### What you will do
The answer must be an exact copy of the records, with every picture left out.

(Material to process begins)

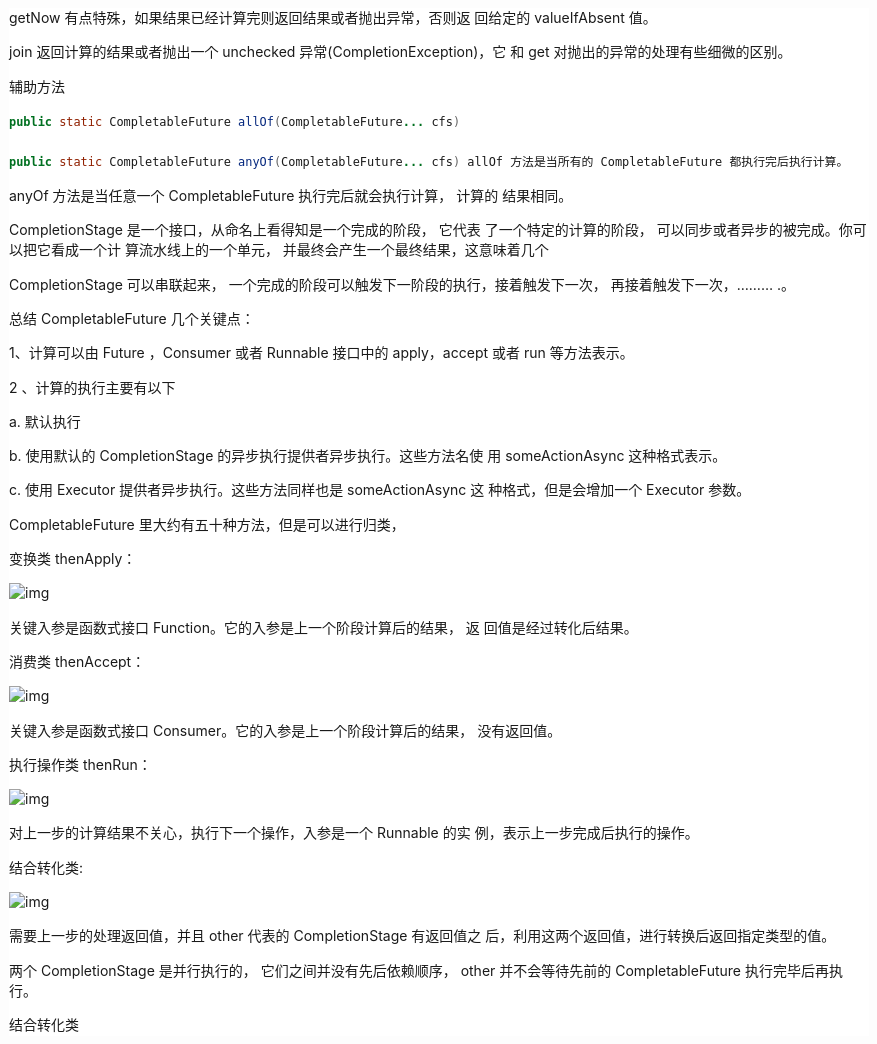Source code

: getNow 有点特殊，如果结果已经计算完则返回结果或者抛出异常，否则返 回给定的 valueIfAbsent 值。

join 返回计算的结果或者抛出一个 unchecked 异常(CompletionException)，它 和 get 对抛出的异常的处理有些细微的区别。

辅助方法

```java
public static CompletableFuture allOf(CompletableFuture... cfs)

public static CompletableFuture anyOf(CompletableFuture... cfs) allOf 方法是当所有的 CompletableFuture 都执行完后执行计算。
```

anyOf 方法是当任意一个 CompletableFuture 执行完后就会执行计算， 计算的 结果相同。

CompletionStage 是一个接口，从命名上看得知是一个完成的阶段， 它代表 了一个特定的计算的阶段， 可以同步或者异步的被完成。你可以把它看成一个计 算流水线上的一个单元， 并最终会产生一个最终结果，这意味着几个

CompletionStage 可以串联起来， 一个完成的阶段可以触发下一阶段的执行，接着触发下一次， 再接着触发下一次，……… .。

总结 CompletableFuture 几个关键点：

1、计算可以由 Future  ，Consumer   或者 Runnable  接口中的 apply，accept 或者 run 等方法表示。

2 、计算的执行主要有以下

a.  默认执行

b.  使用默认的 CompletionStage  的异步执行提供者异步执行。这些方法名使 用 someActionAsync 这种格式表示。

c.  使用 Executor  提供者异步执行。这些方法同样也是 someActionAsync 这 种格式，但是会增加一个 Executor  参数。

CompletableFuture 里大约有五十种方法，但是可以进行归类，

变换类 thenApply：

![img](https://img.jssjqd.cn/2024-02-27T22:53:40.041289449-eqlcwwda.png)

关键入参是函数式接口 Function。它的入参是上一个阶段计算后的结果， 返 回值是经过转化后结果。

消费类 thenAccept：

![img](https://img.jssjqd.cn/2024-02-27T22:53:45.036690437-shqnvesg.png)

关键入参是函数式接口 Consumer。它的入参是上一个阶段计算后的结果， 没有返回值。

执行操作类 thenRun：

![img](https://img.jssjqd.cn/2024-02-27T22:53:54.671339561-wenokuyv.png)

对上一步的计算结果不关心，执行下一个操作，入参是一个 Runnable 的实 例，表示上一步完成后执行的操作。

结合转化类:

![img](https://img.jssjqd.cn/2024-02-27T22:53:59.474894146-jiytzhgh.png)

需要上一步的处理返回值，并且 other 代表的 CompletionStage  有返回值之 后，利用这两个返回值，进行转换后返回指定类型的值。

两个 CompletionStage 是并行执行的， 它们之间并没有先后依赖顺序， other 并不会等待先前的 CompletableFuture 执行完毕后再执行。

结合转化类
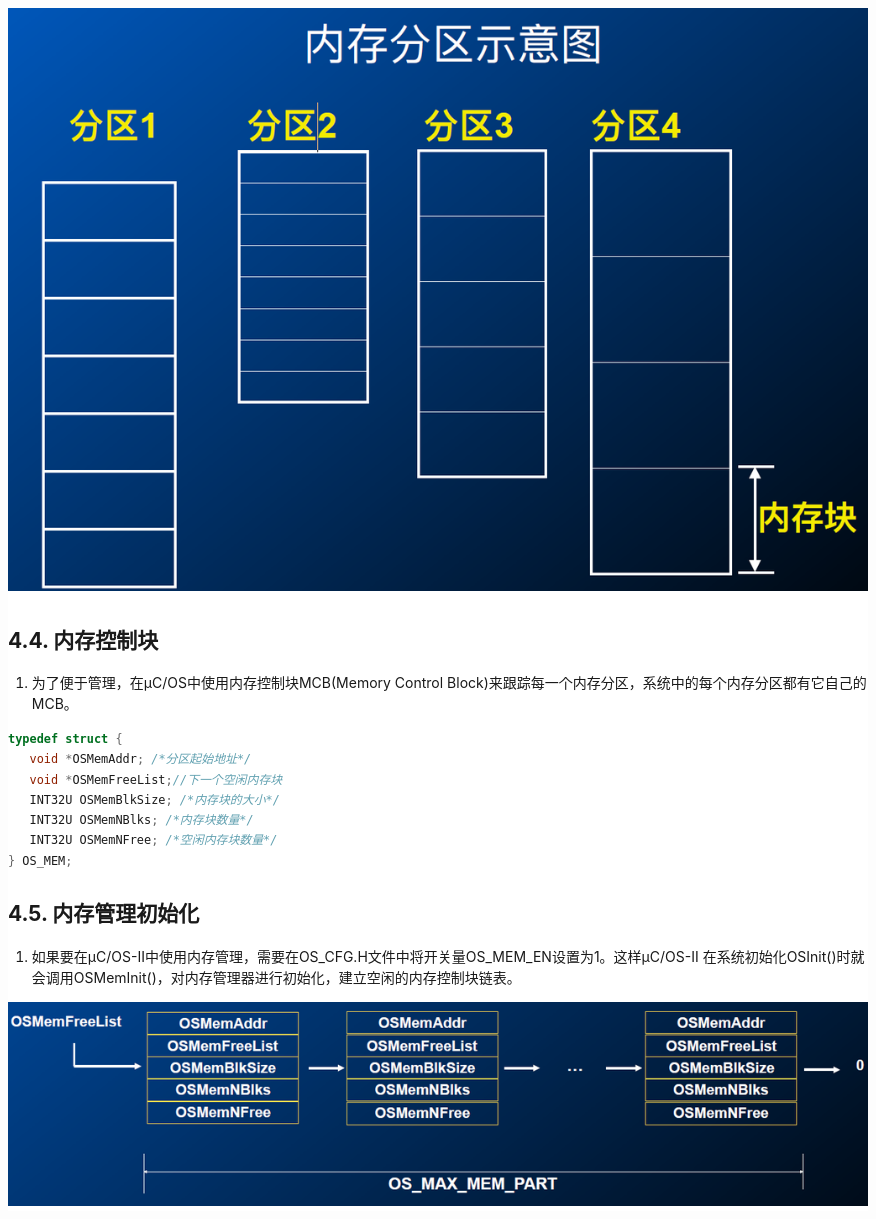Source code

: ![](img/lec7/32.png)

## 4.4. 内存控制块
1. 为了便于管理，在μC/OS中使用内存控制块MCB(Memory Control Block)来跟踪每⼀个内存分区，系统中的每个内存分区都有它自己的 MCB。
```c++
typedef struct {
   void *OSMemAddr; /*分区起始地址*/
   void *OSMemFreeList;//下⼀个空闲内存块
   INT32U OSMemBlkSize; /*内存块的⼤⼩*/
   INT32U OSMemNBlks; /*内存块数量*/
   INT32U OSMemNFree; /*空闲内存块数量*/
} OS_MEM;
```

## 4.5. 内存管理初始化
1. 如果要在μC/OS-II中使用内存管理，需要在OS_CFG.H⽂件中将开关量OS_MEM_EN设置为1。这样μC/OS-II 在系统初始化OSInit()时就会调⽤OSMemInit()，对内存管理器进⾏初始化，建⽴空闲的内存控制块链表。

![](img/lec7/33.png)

(Material to process ends)

### Written answer
Source code

: getNow 有点特殊，如果结果已经计算完则返回结果或者抛出异常，否则返 回给定的 valueIfAbsent 值。

join 返回计算的结果或者抛出一个 unchecked 异常(CompletionException)，它 和 get 对抛出的异常的处理有些细微的区别。

辅助方法

```java
public static CompletableFuture allOf(CompletableFuture... cfs)

public static CompletableFuture anyOf(CompletableFuture... cfs) allOf 方法是当所有的 CompletableFuture 都执行完后执行计算。
```

anyOf 方法是当任意一个 CompletableFuture 执行完后就会执行计算， 计算的 结果相同。

CompletionStage 是一个接口，从命名上看得知是一个完成的阶段， 它代表 了一个特定的计算的阶段， 可以同步或者异步的被完成。你可以把它看成一个计 算流水线上的一个单元， 并最终会产生一个最终结果，这意味着几个

CompletionStage 可以串联起来， 一个完成的阶段可以触发下一阶段的执行，接着触发下一次， 再接着触发下一次，……… .。

总结 CompletableFuture 几个关键点：

1、计算可以由 Future  ，Consumer   或者 Runnable  接口中的 apply，accept 或者 run 等方法表示。

2 、计算的执行主要有以下

a.  默认执行

b.  使用默认的 CompletionStage  的异步执行提供者异步执行。这些方法名使 用 someActionAsync 这种格式表示。

c.  使用 Executor  提供者异步执行。这些方法同样也是 someActionAsync 这 种格式，但是会增加一个 Executor  参数。

CompletableFuture 里大约有五十种方法，但是可以进行归类，

变换类 thenApply：

![img](https://img.jssjqd.cn/2024-02-27T22:53:40.041289449-eqlcwwda.png)

关键入参是函数式接口 Function。它的入参是上一个阶段计算后的结果， 返 回值是经过转化后结果。

消费类 thenAccept：

![img](https://img.jssjqd.cn/2024-02-27T22:53:45.036690437-shqnvesg.png)

关键入参是函数式接口 Consumer。它的入参是上一个阶段计算后的结果， 没有返回值。

执行操作类 thenRun：

![img](https://img.jssjqd.cn/2024-02-27T22:53:54.671339561-wenokuyv.png)

对上一步的计算结果不关心，执行下一个操作，入参是一个 Runnable 的实 例，表示上一步完成后执行的操作。

结合转化类:

![img](https://img.jssjqd.cn/2024-02-27T22:53:59.474894146-jiytzhgh.png)

需要上一步的处理返回值，并且 other 代表的 CompletionStage  有返回值之 后，利用这两个返回值，进行转换后返回指定类型的值。

两个 CompletionStage 是并行执行的， 它们之间并没有先后依赖顺序， other 并不会等待先前的 CompletableFuture 执行完毕后再执行。

结合转化类
Source code

: ![](img/lec7/32.png)

## 4.4. 内存控制块
1. 为了便于管理，在μC/OS中使用内存控制块MCB(Memory Control Block)来跟踪每⼀个内存分区，系统中的每个内存分区都有它自己的 MCB。
```c++
typedef struct {
   void *OSMemAddr; /*分区起始地址*/
   void *OSMemFreeList;//下⼀个空闲内存块
   INT32U OSMemBlkSize; /*内存块的⼤⼩*/
   INT32U OSMemNBlks; /*内存块数量*/
   INT32U OSMemNFree; /*空闲内存块数量*/
} OS_MEM;
```

## 4.5. 内存管理初始化
1. 如果要在μC/OS-II中使用内存管理，需要在OS_CFG.H⽂件中将开关量OS_MEM_EN设置为1。这样μC/OS-II 在系统初始化OSInit()时就会调⽤OSMemInit()，对内存管理器进⾏初始化，建⽴空闲的内存控制块链表。

![](img/lec7/33.png)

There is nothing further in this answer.